Thursday, April 18, 2024

Whitefish Review and Explore Whitefish host ‘Powder Days’ author

| January 18, 2024 12:00 AM

Veteran ski journalist and author Heather Hansman will speak about the impact of climate change on skiing during a gathering on Friday, Jan. 19 at 101 Central in Whitefish. 

The event, presented by Whitefish Review and Explore Whitefish, will include live music, an interview with the author, a reading from her book “Powder Days,” as well as a conversation with audience members. 

"I'm so excited to come to Whitefish and have a conversation with the community about the past and future of skiing and ski towns,” said Hansman.

In her new book, “Powder Days,” former ski bum Hansman takes readers on an exhilarating journey into the hidden history of American skiing, offering a glimpse into an underexplored subculture from the perspective of a true insider.

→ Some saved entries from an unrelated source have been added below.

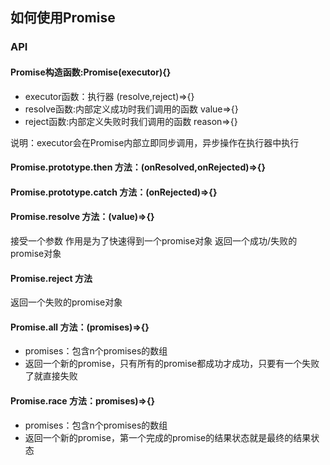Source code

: ## 如何使用Promise
### API
#### Promise构造函数:Promise(executor){}

- executor函数：执行器 (resolve,reject)=>{}
- resolve函数:内部定义成功时我们调用的函数 value=>{}
- reject函数:内部定义失败时我们调用的函数 reason=>{}

说明：executor会在Promise内部立即同步调用，异步操作在执行器中执行
#### Promise.prototype.then 方法：(onResolved,onRejected)=>{}
#### Promise.prototype.catch 方法：(onRejected)=>{}
#### Promise.resolve 方法：(value)=>{}
接受一个参数 作用是为了快速得到一个promise对象  返回一个成功/失败的promise对象
#### Promise.reject 方法 
返回一个失败的promise对象
#### Promise.all 方法：(promises)=>{}

- promises：包含n个promises的数组
- 返回一个新的promise，只有所有的promise都成功才成功，只要有一个失败了就直接失败
#### Promise.race 方法：promises)=>{}

- promises：包含n个promises的数组
- 返回一个新的promise，第一个完成的promise的结果状态就是最终的结果状态
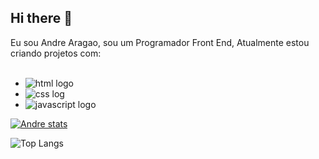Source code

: ## Hi there 👋

Eu sou Andre Aragao, sou um Programador Front End, Atualmente estou criando projetos com:
<br>
<br>
- <img src="https://img.shields.io/badge/HTML5-E34F26?style=for-the-badge&logo=html5&logoColor=white" alt="html logo"/>
- <img src="https://img.shields.io/badge/CSS3-1572B6?style=for-the-badge&logo=css3&logoColor=white" alt="css log"/>
- <img src="https://img.shields.io/badge/JavaScript-323330?style=for-the-badge&logo=javascript&logoColor=F7DF1E" alt="javascript logo"/>

[![Andre stats](https://github-readme-stats.vercel.app/api?username=andre202505)](https://github.com/anuraghazra/github-readme-stats)

![Top Langs](https://github-readme-stats.vercel.app/api/top-langs/?username=andre202505)

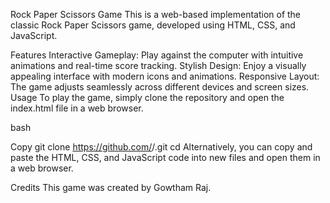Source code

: Rock Paper Scissors Game
This is a web-based implementation of the classic Rock Paper Scissors game, developed using HTML, CSS, and JavaScript.

Features
Interactive Gameplay: Play against the computer with intuitive animations and real-time score tracking.
Stylish Design: Enjoy a visually appealing interface with modern icons and animations.
Responsive Layout: The game adjusts seamlessly across different devices and screen sizes.
Usage
To play the game, simply clone the repository and open the index.html file in a web browser.

bash

Copy
git clone https://github.com/<username>/<repository>.git
cd <repository>
Alternatively, you can copy and paste the HTML, CSS, and JavaScript code into new files and open them in a web browser.

Credits
This game was created by Gowtham Raj.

Along the way, she reckons with skiing’s problematic elements and investigates how the sport is evolving in the face of the existential threat of climate change.

“Explore Whitefish is proud to partner with Whitefish Review in hosting Heather,” said Julie Mullins, executive director for Explore Whitefish. “Her visit is timely as our community faces the reality of the COVID economic bubble bursting, remote workers returning to the office, and unprecedented low snow levels resulting in a slow start to our winter season. Heather's research on inherent issues found in ski town life will be of interest to our business members and residents as we work together to protect our way of life.”

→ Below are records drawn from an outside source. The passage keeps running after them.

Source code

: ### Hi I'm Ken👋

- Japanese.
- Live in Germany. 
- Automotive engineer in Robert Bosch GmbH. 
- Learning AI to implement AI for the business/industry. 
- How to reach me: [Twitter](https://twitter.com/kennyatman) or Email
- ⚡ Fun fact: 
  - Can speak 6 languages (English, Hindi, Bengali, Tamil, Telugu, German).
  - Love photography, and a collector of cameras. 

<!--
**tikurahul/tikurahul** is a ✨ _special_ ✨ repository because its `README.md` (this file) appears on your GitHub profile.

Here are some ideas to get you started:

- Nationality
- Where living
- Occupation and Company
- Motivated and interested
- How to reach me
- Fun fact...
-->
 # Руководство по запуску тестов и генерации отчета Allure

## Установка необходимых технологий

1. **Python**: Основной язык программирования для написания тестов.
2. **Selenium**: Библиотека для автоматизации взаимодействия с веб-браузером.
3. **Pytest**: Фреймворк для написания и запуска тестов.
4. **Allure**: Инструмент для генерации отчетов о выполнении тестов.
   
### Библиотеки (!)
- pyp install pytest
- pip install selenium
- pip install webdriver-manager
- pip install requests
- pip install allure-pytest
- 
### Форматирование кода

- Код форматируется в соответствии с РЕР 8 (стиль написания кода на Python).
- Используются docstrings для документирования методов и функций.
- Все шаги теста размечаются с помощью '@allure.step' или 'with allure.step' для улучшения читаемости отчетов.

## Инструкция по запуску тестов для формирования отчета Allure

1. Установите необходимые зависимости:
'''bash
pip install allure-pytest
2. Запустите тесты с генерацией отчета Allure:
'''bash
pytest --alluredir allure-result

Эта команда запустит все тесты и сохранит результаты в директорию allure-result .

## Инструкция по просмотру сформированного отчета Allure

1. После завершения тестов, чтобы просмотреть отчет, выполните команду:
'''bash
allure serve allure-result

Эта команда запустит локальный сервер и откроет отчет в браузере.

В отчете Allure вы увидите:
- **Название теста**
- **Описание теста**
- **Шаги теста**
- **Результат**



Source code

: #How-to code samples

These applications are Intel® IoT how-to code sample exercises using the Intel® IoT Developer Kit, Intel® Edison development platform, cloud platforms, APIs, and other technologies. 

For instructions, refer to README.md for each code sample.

The event will also include the magical “Montana Project” guitar conceived by author Rick Bass, made from a 300-year-old spruce. The old-growth tree was felled by a storm at the edge of a logging road on the proposed Black Ram logging project in the Yaak Valley. The musicians who play the fabled instrument seek to raise awareness and support efforts to save old-growth forests, as they are some of the most effective tools for combatting human-caused climate change. 

The featured musician for the evening is Deidre Corson, executive director of the North Valley Music School, joined by musician Ryan Wickland. 

Rick Bass will also speak about the Montana Project and his quest for the designation of the nation’s first climate refuge in the Yaak Valley. Local journalist Maggie Neal Doherty will also present questions during the live interview.

“We are honored to present this event which combines art, science, journalism, music, and literature, along with a discussion about relevant cultural issues in our ski town and beyond,” said Brian Schott, founding editor of Whitefish Review.